• Exercise passage:
┄┄┄┄┄┄

Their approach aimed at criticising a kind of folk psychological and folk philosophical view of mathematics, a combination of attitudes of modern Mathematical Platonism à la Bernays (1935, cf.

Voorhees, 2004) and Formalism, while they found natural allies in the “maverick philosophies of mathematics”. By the time conceptions of EC “swept over the world” contributing to several factors (the “Sputnik effect”, STEM reforms, etc.) that motivated the empirical study of mathematics education, the subfield of the psychology of mathematics education was well defined.16 EM meant a new incentive for EC and vice versa, theories of EC stimulated empirical research concerning EM. Though the issue of

“embodiement” faced questions about other, nonlinguistic, aspects of cognition at the time (Goldin 2001) Lakoff and Núñez (2000) preserved the essentially cognitive linguistic attitude of their approach, in spite of that, by Núñez (2008), they went beyond it involving other fields more decisively. In result of this, EM joined forces with the social aspects of human centered philosophies of mathematics (Ernest 1998, Tall 2004) that opened the way for a combination with some insights of social constructivism. Lakoff and Núñez, (2000) maintained, however, that mathematics “is grounded in bodily experience in the world... not purely subjective...”, but it is “not a matter of mere social agreement...” (pp. 348-365). Núñez (2008, p. 336) endorsing the socio-cultural dimensions of mathematics defended “the idea that mathematics is not just the result of sociocultural practices.”

┄┄┄┄┄┄

Collection entries
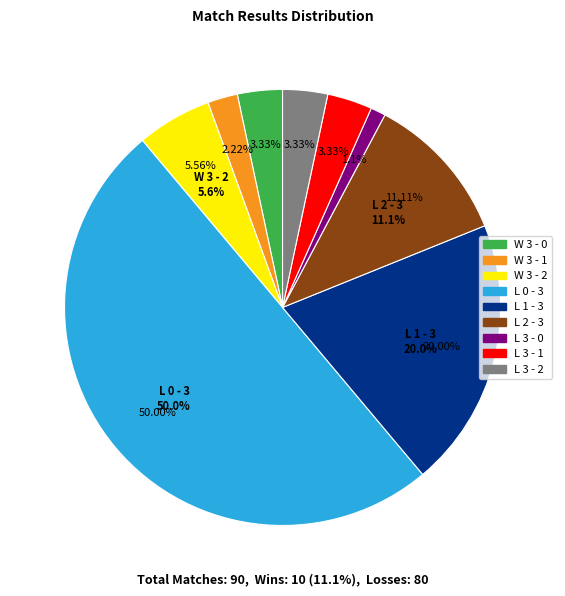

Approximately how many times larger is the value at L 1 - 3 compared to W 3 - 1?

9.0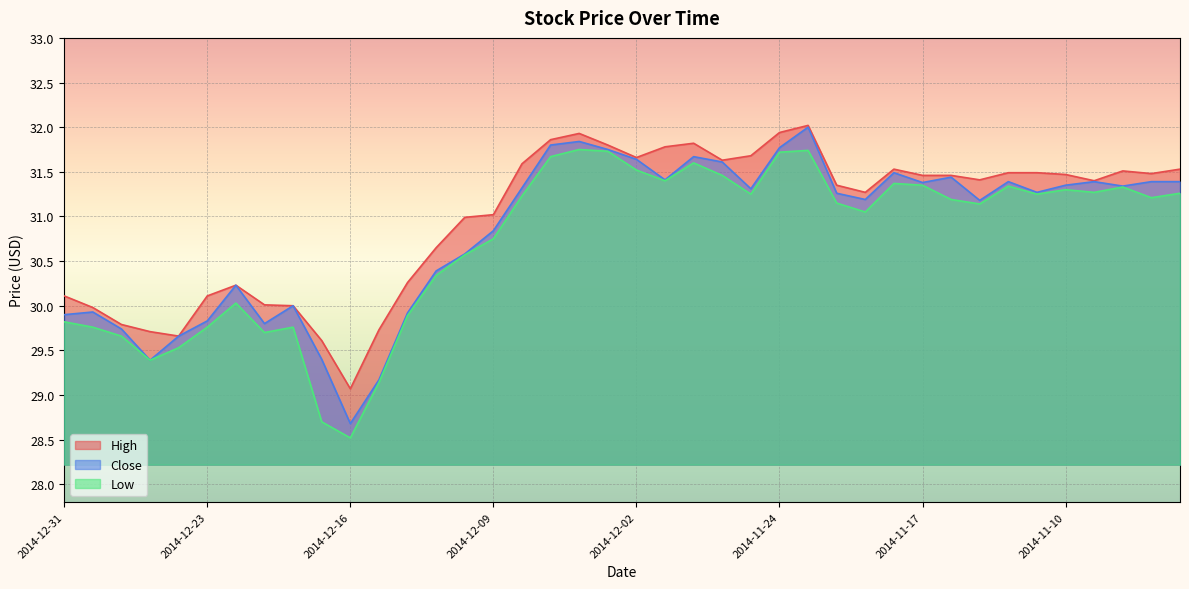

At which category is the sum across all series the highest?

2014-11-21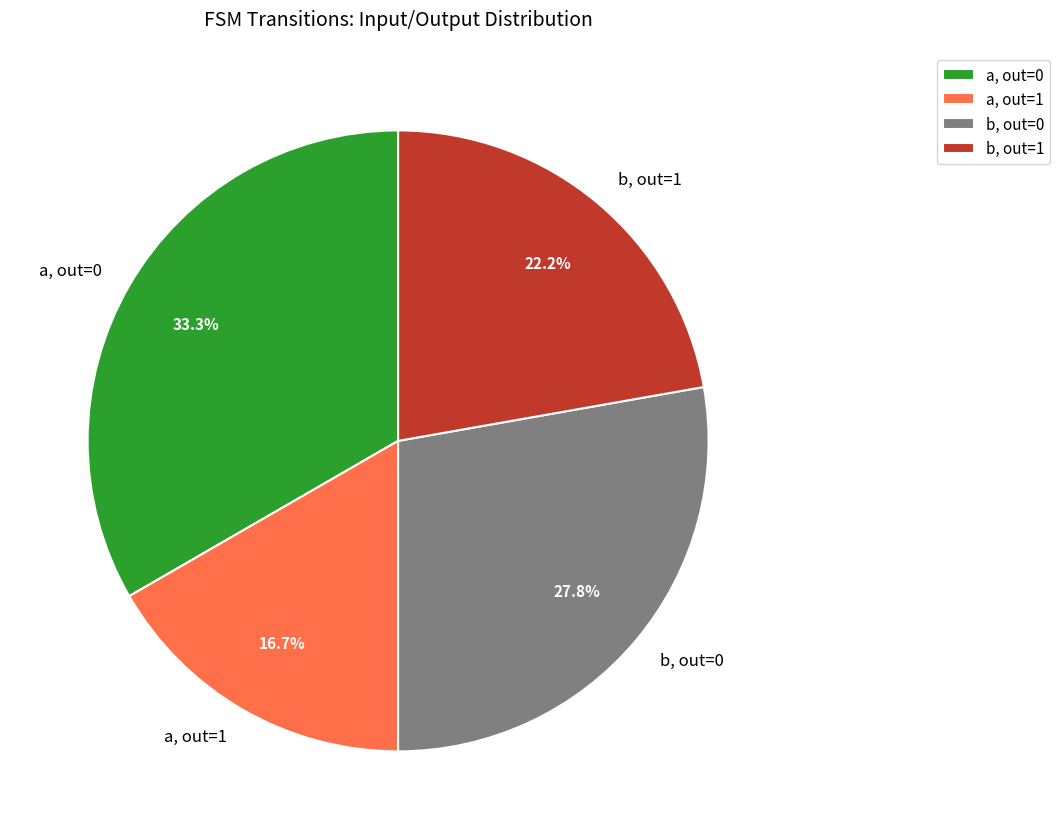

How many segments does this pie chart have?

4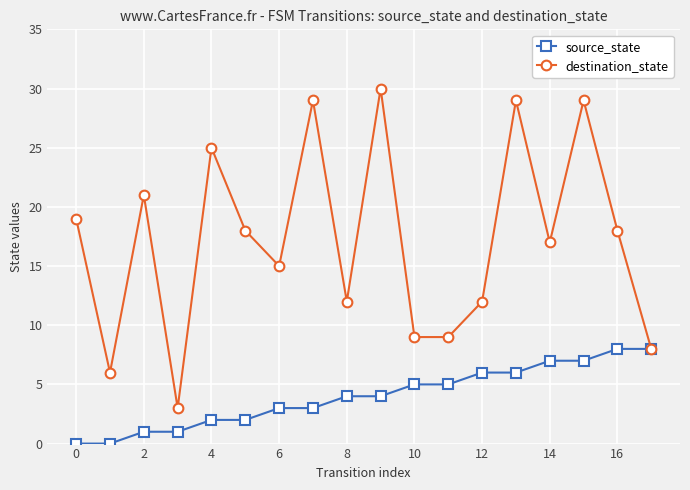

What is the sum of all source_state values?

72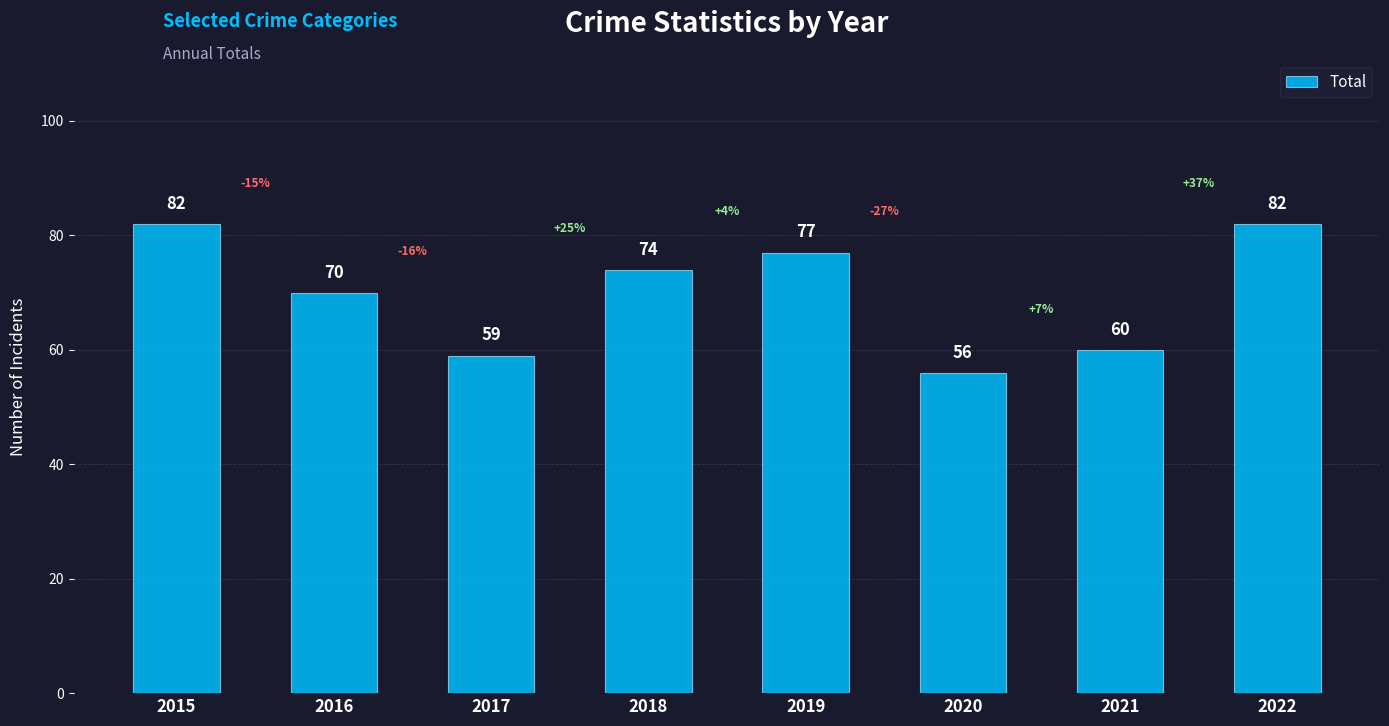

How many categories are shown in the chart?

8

┄┄┄┄┄┄

• Exercise instructions:
1: Translate this sentence from the passage on the philosophy of mathematics into Spanish: "EM meant a new incentive for EC and vice versa, theories of EC stimulated empirical research concerning EM."
2: Output everything in the passage on the philosophy of mathematics from "Their approach aimed" down to "Bernays (1935, cf.".
3: Write the next part of the passage on the philosophy of mathematics, carrying it on from its final sentence.

• Exercise answers:
1: EM supuso un nuevo incentivo para EC y viceversa: las teorías de EC estimularon la investigación empírica relativa a EM.

2:
Their approach aimed at criticising a kind of folk psychological and folk philosophical view of mathematics, a combination of attitudes of modern Mathematical Platonism à la Bernays (1935, cf.

3:
With some retrospective simplification we can say that EM first underlined the experiential bases of everyday concept formation and showed what role expressions (colloquial and visual) play in mathematics, but as critics those days noted, it was able to say relatively little about the details of more complex, precise mathematical conceptualization (Voorhees, 2004). In the next decade EM moved in this direction: spelling out the details of the similarities of everyday, and mathematical abstraction (conceptualizations of time, the “container” notion of set, the meaning of axioms of geometry, etc.) applying “Mathematical Idea Analysis” (Núñez, 2008). Lakoff already in (1987, p. 364) stated that

“mathematics is based on structures within the human conceptual system, structures that people used to comprehend ordinary experience”.

16 We have the 42nd Conference and Annual Meeting of the International Group for the Psychology of Mathematics Education this year.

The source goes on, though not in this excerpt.